The US Capitol dome is reflected in water pooled in a folding chair that will used by spectators during a dress rehearsal for the presidential inauguration ceremony January 15, 2017 in Washington, DC. (Photo by AFP)

The tensions between the incoming US president and the director of the Central Intelligence Agency (CIA) have reached a new climax, with Donald Trump suggesting that John Brennan might have been the person who leaked fake news against him. The war of words began when Trump compared the US intelligence community to Nazi Germany, and Brennan in return warned the next US president to choose his words carefully.
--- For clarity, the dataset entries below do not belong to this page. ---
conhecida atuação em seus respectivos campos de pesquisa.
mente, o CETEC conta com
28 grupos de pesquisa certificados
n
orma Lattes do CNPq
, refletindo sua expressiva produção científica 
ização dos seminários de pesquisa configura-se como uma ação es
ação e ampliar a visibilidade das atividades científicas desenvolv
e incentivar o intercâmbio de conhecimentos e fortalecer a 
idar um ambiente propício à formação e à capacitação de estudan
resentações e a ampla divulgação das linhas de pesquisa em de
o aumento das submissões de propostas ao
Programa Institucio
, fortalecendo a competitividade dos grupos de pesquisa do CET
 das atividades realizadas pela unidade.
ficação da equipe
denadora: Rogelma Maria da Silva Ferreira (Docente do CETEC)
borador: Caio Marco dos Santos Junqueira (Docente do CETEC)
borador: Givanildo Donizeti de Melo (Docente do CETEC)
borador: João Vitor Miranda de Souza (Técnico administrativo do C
We have asked a former intelligence agent to shed more light on what is going on between the two American officials.

Glenn Carle, a former CIA agent from Boston, said the struggle between the president-elect and the intelligence community hints at an institutional crisis in the United States.

The clash between Trump and the US intelligence apparatus “hurts morale” and shows the underlying crisis in the establishment, Carle noted.

“Officers of the CIA rise above morale or attitude to serve, but greater than that is the institutional crisis that the struggle creates,” he argued, adding, America is facing perhaps the “greatest institutional crisis” that it has faced since 1861.

Criticizing the president-elect’s attack on the intelligence community, he said, “It is a huge thing for Trump to even be hinting at or moving towards unintentionally or intentionally.”

When Trump dares to denigrate dozens of thousands of dedicated men and women in the intelligence community who provide the executive branch with intelligence, Carle stated, then he is left alone with his tweeter account.

Pointing to the consequences of Trump’s attitude towards the intelligence apparatus, the former agent warned, “The world is a dangerous place with this competition and it’s worse than ill-advised to dismiss out of ignorance and personal defensiveness the organs of government.”

“Demagogues can win popular support by dramatic gestures. Often democratic societies or electorates can be convinced that something is good which leads to catastrophe for them,” he concluded.

The tensions between Trump and CIA exacerbated when the news website BuzzFeed published a 35-page document alleging that Russia was in possession of a compromising dossier which made Trump a subject of its influence.